Inventory = Local Visibility, Yelp Selling Data, 74% of Shoes Sold Online

Inventory = Local Visibility, Yelp Selling Data, 74% of Shoes Sold Online
Photo by Mohammad Metri / Unsplash

Product Inventory = Local Visibility

At one time, there were multiple startups chasing real-time product inventory. The methodologies were varied but almost all of them are now gone, just as Google is emphasizing local product inventory as part of its strategy to compete with Amazon. In 2020, Google acquired SMB-facing startup Pointy. (It's not clear how much additional adoption has come since then.) Lastmile Retail is still going and so is Near St., a UK startup that seeks to integrate with POS databases and then syndicate local inventory to Google and other digital platforms, which will increase. Nick Brackenbury, co-founder and CEO of Near St. told me that by adding local inventory to Google, some customers were seeing significant additional exposure on SERPs, up to 100% more local impressions in the example below.  

Source: Near St. presentation

Our take:

  • Google is increasingly showing product images and in-stock/in-store availability in the Local Pack
  • Google says local inventory will make the business more relevant to more search queries, which makes sense. Google implies it's a ranking factor.
  • We may start to see local inventory data become a value-added component of listings management. It's still a hard, unsolved problem.

Yelp Selling Its SMB Data

There are ~30 million small businesses in the US according to the US SBA. The vast majority are very small. During and since the height of the pandemic new business formation has outpaced pre-pandemic levels. Facebook is making it easier to target SMBs with new B2B marketing options. Yelp is offering marketers and SaaS companies access to its database of 10 million listings (mostly SMBs). The company has productized and is now selling that data. The fields include name, address, phone, URL, category, ratings and reviews, attributes and engagement metrics. Yelp offers a range of marketing/sales use cases: customer/CRM data enhancement and validation, prospecting, competitive intelligence and others. There are a variety of case studies presented as well. There's also an API. (This may not be entirely new but seeing a new push.)

Source: Yelp

Our take:

  • This is another non-advertising revenue product for Yelp. There's no pricing online. Email contact data appears not to be present.
  • While Yelp's review growth has slowed over time, presumably this data is accurate and up-to-date. It can be segmented in multiple ways.
  • Is this a smart way to package and productize already public information or is it a reflection of increasing pressure on Yelp – or both?

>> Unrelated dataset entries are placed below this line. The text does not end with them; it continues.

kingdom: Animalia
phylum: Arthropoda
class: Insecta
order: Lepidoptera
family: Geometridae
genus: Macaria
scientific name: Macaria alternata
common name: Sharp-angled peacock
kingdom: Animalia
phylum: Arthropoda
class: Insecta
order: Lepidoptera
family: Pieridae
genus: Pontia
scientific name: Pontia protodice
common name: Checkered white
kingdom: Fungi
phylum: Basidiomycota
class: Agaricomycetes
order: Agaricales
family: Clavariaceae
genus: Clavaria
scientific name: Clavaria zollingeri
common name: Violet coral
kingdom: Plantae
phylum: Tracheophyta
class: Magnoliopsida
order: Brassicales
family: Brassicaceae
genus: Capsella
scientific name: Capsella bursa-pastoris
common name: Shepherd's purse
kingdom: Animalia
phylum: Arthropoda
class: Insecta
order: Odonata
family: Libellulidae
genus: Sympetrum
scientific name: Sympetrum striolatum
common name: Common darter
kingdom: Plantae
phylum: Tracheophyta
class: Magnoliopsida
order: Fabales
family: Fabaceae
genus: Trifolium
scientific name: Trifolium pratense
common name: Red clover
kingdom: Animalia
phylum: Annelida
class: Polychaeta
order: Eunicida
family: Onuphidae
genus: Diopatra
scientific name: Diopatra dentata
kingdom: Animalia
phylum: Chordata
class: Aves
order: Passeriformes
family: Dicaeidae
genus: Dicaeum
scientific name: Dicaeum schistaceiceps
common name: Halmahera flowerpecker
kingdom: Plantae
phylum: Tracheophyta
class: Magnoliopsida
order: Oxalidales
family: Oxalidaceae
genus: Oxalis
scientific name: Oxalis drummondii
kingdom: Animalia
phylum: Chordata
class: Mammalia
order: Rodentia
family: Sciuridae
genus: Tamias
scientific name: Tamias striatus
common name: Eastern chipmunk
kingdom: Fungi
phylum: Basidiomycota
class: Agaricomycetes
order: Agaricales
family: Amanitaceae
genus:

Majority of Apparel, Footwear Sales Online

According to a new survey of nearly 12,000 US consumers in June, the majority of clothes (67%) and footwear (74%) retail spending is now happening online. Given the general slowdown in e-commerce, we're somewhat skeptical of these numbers (though the sample was very large). According to the survey, consumers start their purchase process online at 1) retailer websites, 2) brand websites, 3) Amazon, 4) social media. The online transaction happens in those places, in the same order (graphic below). The survey also finds that consumers rely heavily on reviews as part of the purchase process. As a purchase driver, reviews are second only to price. A related finding is that consumers want to see a large volume of reviews (including images) but actually don't read a huge number. The report goes on to discuss a number of best practices for online apparel and footwear sellers to improve conversions and reduce returns.

Source: PowerReviews 

Our take:

  • One strange and missing element here is the total absence of any discussion of Google or search engines. It's a glaring omission.
  • While fashion is one of the leading online shopping categories, I remain skeptical the percentages (in the US) are as high as reported.
  • Not discussed: what % of the retailer websites where people buy are associated with traditional stores. It must be a significant figure.